Extracted page text data:
--

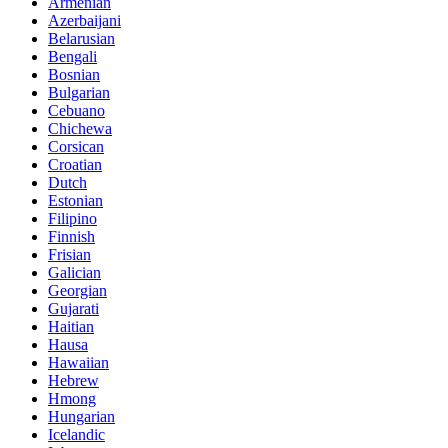
Armenian
Azerbaijani
Belarusian
Bengali
Bosnian
Bulgarian
Cebuano
Chichewa
Corsican
Croatian
Dutch
Estonian
Filipino
Finnish
Frisian
Galician
Georgian
Gujarati
Haitian
Hausa
Hawaiian
Hebrew
Hmong
Hungarian
Icelandic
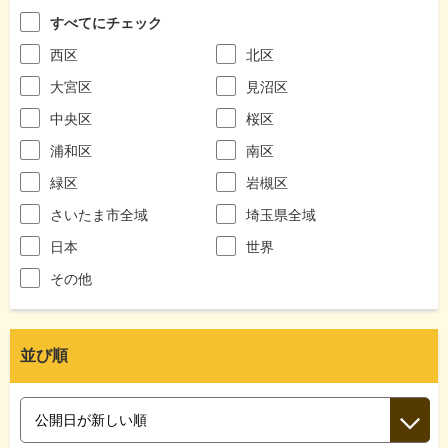
すべてにチェック
西区
北区
大宮区
見沼区
中央区
桜区
浦和区
南区
緑区
岩槻区
さいたま市全域
埼玉県全域
日本
世界
その他
並び順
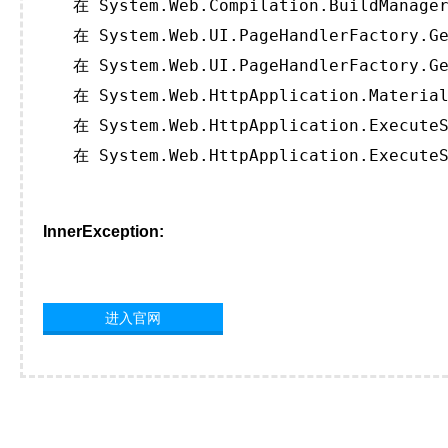
   在 System.Web.Compilation.BuildManager
   在 System.Web.UI.PageHandlerFactory.Ge
   在 System.Web.UI.PageHandlerFactory.Ge
   在 System.Web.HttpApplication.Material
   在 System.Web.HttpApplication.ExecuteS
   在 System.Web.HttpApplication.ExecuteS
InnerException:
进入官网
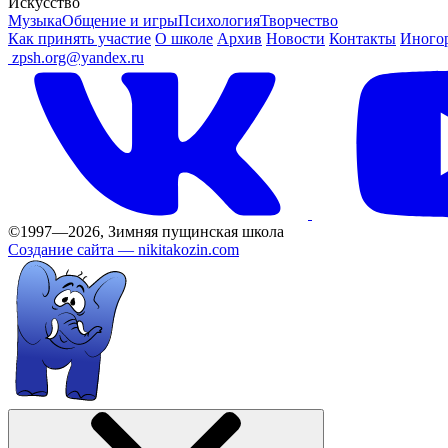
Искусство
Музыка
Общение и игры
Психология
Творчество
Как принять участие
О школе
Архив
Новости
Контакты
Иного
ㅤ
zpsh.org@yandex.ru
©1997—2026, Зимняя пущинская школа
Создание сайта —
nikitakozin.com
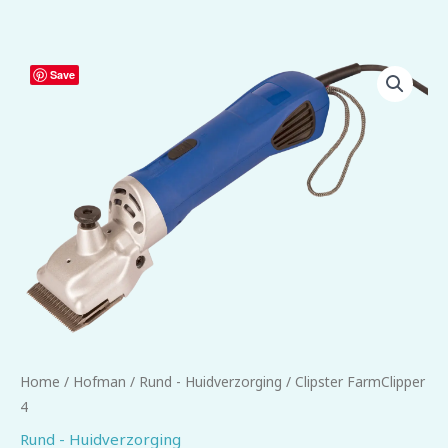
Clipster
Save
FarmClipper
4
aantal
Home
/
Hofman
/
Rund - Huidverzorging
/ Clipster FarmClipper
4
Rund - Huidverzorging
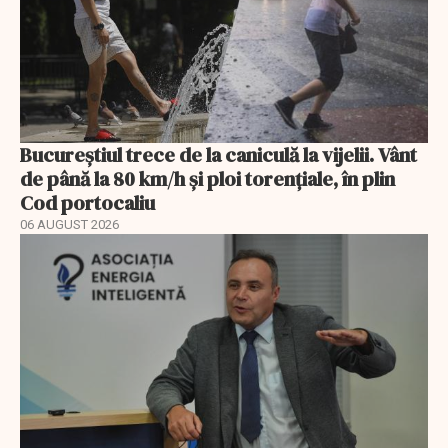
Bucureștiul trece de la caniculă la vijelii. Vânt
de până la 80 km/h și ploi torențiale, în plin
Cod portocaliu
06 AUGUST 2026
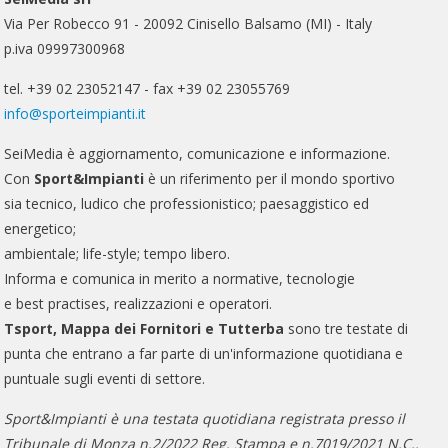
Via Per Robecco 91 - 20092 Cinisello Balsamo (MI) - Italy
p.iva 09997300968
tel. +39 02 23052147 - fax +39 02 23055769
info@sporteimpianti.it
SeiMedia è aggiornamento, comunicazione e informazione.
Con
Sport&Impianti
è un riferimento per il mondo sportivo
sia tecnico, ludico che professionistico; paesaggistico ed
energetico;
ambientale; life-style; tempo libero.
Informa e comunica in merito a normative, tecnologie
e best practises, realizzazioni e operatori.
Tsport, Mappa dei Fornitori e Tutterba
sono tre testate di
punta che entrano a far parte di un'informazione quotidiana e
puntuale sugli eventi di settore.
Sport&Impianti è una testata quotidiana registrata presso il
Tribunale di Monza n.2/2022 Reg. Stampa e n.7019/2021 N.C..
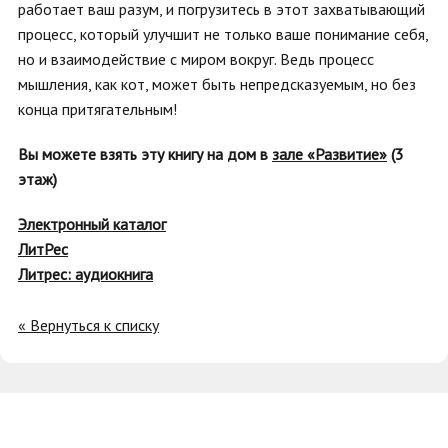
работает ваш разум, и погрузитесь в этот захватывающий
процесс, который улучшит не только ваше понимание себя,
но и взаимодействие с миром вокруг. Ведь процесс
мышления, как кот, может быть непредсказуемым, но без
конца притягательным!
Вы можете взять эту книгу на дом в
зале «Развитие»
(3
этаж)
Электронный каталог
ЛитРес
Литрес: аудиокнига
« Вернуться к списку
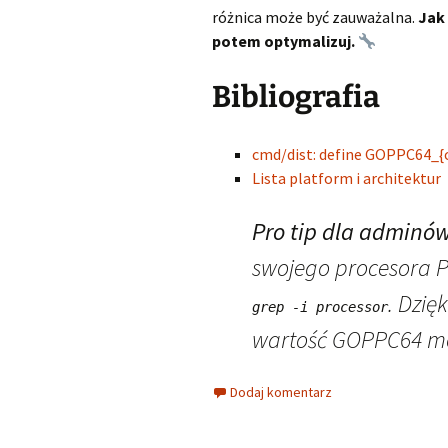
różnica może być zauważalna.
Jak
potem optymalizuj.
Bibliografia
cmd/dist: define GOPPC64_{c
Lista platform i architektur
Pro tip dla adminów
swojego procesora 
. Dzię
grep -i processor
wartość GOPPC64 moż
Dodaj komentarz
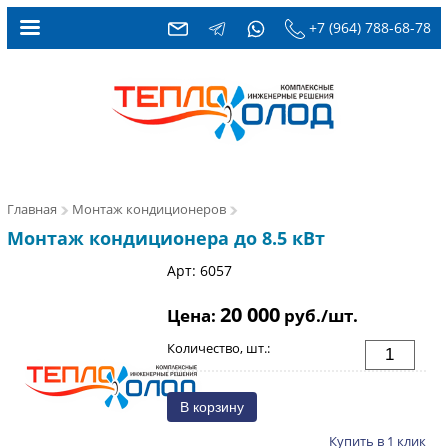
+7 (964) 788-68-78
Главная
Монтаж кондиционеров
Монтаж кондиционера до 8.5 кВт
Арт: 6057
20 000
Цена:
руб./шт.
Количество, шт.:
Купить в 1 клик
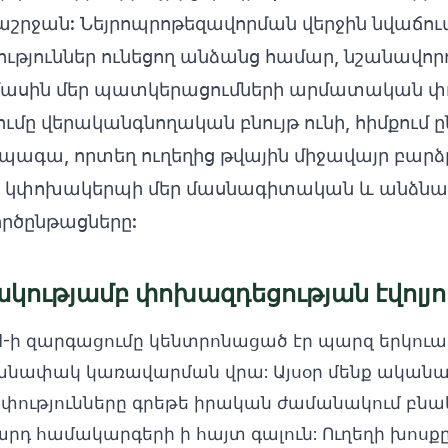
շրջան: Նեյրոպրոթեզավորման վերջին նվաճո
ություններ ունեցող անձանց համար, նշանավոր
ասին մեր պատկերացումների արմատական փո
մը վերականգնողական բնույթ ունի, հիմքում 
պագա, որտեղ ուղեղից թվային միջավայր բարձ
նը կփոխակերպի մեր մասնագիտական և անձն
րծընթացները:
ակությամբ փոխազդեցության էվոլյ
I-ի զարգացումը կենտրոնացած էր պարզ երկու
անափակ կառավարման վրա: Այսօր մենք ականատ
ափությունները գրեթե իրական ժամանակում բնա
արդ համակարգերի ի հայտ գալուն: Ուղեղի խոսք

--

AIM OF THE TASK: Retype the records above word for word, from their first line through the line containing "06 AUGUST 2026", and leave out every picture.

EXERCISE ANSWER:
Armenian
Azerbaijani
Belarusian
Bengali
Bosnian
Bulgarian
Cebuano
Chichewa
Corsican
Croatian
Dutch
Estonian
Filipino
Finnish
Frisian
Galician
Georgian
Gujarati
Haitian
Hausa
Hawaiian
Hebrew
Hmong
Hungarian
Icelandic
すべてにチェック
西区
北区
大宮区
見沼区
中央区
桜区
浦和区
南区
緑区
岩槻区
さいたま市全域
埼玉県全域
日本
世界
その他
並び順
   在 System.Web.Compilation.BuildManager
   在 System.Web.UI.PageHandlerFactory.Ge
   在 System.Web.UI.PageHandlerFactory.Ge
   在 System.Web.HttpApplication.Material
   在 System.Web.HttpApplication.ExecuteS
   在 System.Web.HttpApplication.ExecuteS
InnerException:
进入官网
Искусство
Музыка
Общение и игры
Психология
Творчество
Как принять участие
О школе
Архив
Новости
Контакты
Иного
ㅤ
zpsh.org@yandex.ru
©1997—2026, Зимняя пущинская школа
Создание сайта —
nikitakozin.com
Clipster
Save
FarmClipper
4
aantal
Home
/
Hofman
/
Rund - Huidverzorging
/ Clipster FarmClipper
4
Rund - Huidverzorging
Bucureștiul trece de la caniculă la vijelii. Vânt
de până la 80 km/h și ploi torențiale, în plin
Cod portocaliu
06 AUGUST 2026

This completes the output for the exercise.